The 2006 ad, an open letter signed by Barrett and others, “opposed women’s reproductive freedoms and explicitly called for overturning Roe v. Wade,” the landmark Supreme Court decision on abortion, senators wrote. The ad also referred to “the barbaric legacy of Roe v. Wade.”
The ad, which had more than 1,200 names attached to it, appears to be the most direct expression of Barrett’s opposition to abortion and has intensified debate over whether she would vote to restrict, if not overturn, abortion rights if confirmed to the Supreme Court.
Barrett’s failure to disclose the 2006 letter “leads to additional questions about other potentially missing materials,” the Democratic senators wrote in the letter.

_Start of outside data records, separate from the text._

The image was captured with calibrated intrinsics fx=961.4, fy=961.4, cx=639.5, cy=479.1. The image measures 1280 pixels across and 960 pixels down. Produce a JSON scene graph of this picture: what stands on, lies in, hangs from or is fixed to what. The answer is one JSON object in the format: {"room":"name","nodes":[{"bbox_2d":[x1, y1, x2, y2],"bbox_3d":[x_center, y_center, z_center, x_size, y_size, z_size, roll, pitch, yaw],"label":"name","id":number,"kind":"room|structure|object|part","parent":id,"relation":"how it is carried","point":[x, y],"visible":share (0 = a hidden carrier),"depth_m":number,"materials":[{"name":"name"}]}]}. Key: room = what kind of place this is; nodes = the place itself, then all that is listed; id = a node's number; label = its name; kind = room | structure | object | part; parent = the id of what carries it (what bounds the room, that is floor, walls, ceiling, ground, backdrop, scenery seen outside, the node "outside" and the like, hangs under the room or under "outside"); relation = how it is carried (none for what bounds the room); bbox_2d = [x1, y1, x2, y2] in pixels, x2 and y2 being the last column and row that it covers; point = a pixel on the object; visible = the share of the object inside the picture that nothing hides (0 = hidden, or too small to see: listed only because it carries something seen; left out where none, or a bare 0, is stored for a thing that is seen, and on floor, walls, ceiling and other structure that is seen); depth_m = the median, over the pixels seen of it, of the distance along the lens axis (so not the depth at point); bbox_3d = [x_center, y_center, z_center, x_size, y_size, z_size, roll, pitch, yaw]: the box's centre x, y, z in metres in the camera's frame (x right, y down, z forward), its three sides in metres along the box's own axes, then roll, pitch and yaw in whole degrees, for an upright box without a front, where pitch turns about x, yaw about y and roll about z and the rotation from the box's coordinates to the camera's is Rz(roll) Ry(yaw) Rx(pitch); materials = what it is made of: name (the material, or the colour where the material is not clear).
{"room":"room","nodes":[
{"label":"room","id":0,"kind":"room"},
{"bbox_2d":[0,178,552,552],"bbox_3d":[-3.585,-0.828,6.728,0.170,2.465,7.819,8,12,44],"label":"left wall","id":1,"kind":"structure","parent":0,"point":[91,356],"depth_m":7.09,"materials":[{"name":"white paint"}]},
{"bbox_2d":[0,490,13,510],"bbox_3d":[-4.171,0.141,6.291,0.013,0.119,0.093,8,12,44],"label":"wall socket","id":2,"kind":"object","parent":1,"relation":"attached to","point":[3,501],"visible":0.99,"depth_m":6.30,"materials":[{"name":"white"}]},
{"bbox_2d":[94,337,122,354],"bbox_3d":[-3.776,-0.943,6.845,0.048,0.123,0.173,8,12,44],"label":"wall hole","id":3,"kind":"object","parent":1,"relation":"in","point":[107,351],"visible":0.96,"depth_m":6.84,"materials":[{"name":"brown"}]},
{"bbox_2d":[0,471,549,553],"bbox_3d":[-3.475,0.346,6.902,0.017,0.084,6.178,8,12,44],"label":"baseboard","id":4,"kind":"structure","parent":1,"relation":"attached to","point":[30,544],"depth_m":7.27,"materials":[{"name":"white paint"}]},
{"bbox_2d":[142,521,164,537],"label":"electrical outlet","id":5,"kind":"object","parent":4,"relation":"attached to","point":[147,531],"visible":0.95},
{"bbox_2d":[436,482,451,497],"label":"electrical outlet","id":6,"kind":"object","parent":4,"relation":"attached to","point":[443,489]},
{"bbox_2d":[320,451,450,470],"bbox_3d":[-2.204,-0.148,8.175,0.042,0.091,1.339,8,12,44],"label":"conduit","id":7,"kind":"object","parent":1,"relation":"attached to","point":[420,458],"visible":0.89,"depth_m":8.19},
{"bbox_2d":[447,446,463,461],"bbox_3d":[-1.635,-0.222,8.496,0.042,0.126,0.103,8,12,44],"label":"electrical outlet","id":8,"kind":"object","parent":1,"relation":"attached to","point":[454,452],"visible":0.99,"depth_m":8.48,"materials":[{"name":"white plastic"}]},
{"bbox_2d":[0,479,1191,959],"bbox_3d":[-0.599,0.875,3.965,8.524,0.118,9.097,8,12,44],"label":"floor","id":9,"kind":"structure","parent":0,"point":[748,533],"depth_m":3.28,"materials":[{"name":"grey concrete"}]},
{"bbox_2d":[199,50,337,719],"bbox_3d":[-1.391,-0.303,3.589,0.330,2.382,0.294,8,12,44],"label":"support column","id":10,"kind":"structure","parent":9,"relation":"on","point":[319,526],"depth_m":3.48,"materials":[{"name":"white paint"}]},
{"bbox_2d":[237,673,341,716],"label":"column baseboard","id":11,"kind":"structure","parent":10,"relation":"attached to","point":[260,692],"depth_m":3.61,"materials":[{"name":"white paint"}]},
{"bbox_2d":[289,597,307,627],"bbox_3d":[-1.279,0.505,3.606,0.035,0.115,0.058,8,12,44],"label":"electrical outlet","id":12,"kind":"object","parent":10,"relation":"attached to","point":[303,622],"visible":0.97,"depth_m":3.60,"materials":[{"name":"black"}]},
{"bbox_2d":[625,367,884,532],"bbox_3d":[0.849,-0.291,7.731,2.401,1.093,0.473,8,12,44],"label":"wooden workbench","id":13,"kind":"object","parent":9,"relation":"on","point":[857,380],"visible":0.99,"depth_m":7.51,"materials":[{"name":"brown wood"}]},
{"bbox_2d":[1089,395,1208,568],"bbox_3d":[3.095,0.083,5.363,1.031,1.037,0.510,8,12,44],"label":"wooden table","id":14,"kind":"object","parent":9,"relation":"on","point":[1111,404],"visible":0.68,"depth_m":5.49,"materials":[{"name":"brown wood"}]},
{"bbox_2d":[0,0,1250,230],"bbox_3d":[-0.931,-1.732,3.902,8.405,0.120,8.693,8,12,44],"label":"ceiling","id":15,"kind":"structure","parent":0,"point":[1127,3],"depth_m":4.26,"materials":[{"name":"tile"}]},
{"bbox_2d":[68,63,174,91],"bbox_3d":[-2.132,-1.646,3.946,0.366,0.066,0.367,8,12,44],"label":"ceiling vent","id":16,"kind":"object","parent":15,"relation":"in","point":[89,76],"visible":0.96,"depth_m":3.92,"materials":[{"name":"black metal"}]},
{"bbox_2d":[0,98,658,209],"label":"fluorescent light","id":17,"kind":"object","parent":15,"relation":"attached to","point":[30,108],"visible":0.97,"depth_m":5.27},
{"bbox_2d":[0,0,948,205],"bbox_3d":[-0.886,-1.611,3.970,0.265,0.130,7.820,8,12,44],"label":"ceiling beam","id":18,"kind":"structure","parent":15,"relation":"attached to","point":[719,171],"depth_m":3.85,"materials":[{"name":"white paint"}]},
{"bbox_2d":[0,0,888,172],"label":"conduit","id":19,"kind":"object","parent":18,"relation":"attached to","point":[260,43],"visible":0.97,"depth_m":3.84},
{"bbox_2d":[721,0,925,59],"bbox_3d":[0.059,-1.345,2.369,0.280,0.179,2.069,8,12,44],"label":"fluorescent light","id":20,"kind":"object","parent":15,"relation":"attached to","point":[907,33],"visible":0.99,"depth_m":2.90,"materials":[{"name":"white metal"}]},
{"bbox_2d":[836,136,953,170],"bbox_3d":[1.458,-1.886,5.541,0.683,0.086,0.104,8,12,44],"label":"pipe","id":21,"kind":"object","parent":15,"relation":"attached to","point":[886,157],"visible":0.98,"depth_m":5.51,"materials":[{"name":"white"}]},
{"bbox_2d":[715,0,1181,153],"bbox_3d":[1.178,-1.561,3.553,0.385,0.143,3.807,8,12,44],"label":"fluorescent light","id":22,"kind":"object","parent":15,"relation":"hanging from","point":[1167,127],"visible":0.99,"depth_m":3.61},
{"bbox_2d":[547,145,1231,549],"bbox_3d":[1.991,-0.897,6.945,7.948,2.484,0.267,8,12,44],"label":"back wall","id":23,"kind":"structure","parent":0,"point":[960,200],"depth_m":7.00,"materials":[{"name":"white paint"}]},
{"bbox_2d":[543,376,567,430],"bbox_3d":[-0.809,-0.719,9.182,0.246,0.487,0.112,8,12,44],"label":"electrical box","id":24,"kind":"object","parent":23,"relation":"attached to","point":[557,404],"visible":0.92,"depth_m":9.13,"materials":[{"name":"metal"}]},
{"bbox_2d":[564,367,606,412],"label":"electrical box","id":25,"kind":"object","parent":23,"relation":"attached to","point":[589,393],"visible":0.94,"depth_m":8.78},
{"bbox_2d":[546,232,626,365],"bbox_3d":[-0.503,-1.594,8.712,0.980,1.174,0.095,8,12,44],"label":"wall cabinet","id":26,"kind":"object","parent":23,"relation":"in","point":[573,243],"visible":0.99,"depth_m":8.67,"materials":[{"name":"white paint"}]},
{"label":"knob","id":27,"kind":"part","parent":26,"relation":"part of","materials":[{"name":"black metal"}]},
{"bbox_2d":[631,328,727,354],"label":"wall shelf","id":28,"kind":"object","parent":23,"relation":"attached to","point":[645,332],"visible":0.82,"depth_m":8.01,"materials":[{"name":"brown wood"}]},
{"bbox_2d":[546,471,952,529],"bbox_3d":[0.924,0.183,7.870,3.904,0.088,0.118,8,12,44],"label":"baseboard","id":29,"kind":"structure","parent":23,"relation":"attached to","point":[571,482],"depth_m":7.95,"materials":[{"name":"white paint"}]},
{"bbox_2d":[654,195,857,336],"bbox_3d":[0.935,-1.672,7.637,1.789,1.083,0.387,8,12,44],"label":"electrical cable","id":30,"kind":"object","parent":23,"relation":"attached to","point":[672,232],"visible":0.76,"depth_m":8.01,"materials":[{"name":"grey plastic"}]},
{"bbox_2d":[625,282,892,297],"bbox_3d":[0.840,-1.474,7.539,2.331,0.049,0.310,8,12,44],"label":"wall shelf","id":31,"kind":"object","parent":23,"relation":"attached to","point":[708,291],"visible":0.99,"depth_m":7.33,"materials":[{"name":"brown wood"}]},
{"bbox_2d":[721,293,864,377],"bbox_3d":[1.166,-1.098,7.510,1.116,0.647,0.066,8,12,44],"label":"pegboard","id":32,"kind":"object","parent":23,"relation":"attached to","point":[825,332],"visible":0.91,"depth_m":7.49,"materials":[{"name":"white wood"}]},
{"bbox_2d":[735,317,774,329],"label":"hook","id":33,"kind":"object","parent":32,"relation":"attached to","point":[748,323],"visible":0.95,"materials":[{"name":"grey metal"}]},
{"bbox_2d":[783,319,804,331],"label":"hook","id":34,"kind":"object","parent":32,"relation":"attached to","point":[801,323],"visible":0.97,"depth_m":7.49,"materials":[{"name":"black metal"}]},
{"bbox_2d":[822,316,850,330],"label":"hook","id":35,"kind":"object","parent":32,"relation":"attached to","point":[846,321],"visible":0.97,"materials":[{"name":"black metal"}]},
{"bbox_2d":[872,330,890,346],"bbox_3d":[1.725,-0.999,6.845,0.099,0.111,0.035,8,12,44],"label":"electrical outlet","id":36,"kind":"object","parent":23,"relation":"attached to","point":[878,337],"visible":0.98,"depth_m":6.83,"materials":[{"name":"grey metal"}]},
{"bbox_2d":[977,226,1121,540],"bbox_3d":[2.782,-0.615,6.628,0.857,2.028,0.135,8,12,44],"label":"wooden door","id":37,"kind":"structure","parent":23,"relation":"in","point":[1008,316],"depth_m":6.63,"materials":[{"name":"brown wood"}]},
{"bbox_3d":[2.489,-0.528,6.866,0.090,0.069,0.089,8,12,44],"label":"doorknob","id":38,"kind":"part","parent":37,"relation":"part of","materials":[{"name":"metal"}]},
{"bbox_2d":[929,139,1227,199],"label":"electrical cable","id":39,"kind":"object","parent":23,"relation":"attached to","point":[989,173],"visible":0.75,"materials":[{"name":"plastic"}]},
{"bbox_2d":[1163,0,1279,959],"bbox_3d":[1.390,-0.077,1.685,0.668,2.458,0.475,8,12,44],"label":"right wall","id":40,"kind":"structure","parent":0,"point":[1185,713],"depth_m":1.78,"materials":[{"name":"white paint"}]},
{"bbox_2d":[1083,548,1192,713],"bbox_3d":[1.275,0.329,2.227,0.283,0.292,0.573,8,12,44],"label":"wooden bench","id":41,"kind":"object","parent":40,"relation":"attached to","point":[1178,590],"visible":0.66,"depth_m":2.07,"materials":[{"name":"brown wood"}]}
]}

It also raises concerns that the process of collecting materials responsive to the Senate questionnaire, “like the nomination process itself, has been rushed, for no legitimate reason,” the senators wrote. The letter was signed by California Sen. Dianne Feinstein, the top Democrat on the Judiciary panel, and nine other Democrats.
White House spokesperson Judd Deere said that Barrett, who is Catholic, has distinguished her personal views from her responsibilities as a judge.
In a subsequent statement following the alumni’s letter, Hass encouraged “all members of the Rhodes community to rise to this moment with courage and to speak, act, and vote in the service of justice.”
“I hope that your letter – as well as the support, dissent, and attention it has generated – serves as a spur for robust engagement with the political process,” Hass wrote. She stood by her previous letter and public remarks praising Barrett’s “exceptional record of academic achievement” at Rhodes.
“The college will continue to speak of her with respect and friendship,” Hass wrote. Later, she added, she was “happy to re-affirm my own commitment and the commitment of the college to stand against bigotry and for the rights of minority and marginalized students and alumni.”
Barrett had no public comments on the letter.
Trump has said that he doesn’t know Barrett’s views on Roe v. Wade and didn’t discuss them with her when they met at the White House three days after Ginsburg’s death.
Marus, co-author of the alumni letter, told The Associated Press the letter’s signees were upset and concerned the college’s reputation could be diminished in the eyes of potential and current students who disagree with Barrett and Trump. He called her views “antediluvian,” adding some alumni are terrified of any lifetime appointment for Barrett to the court.
“We thought it was time to speak out,” said Marus. “We never thought we’d change how the Senate voted on her. What we wanted to affect was public perception of Rhodes, the education we received there.”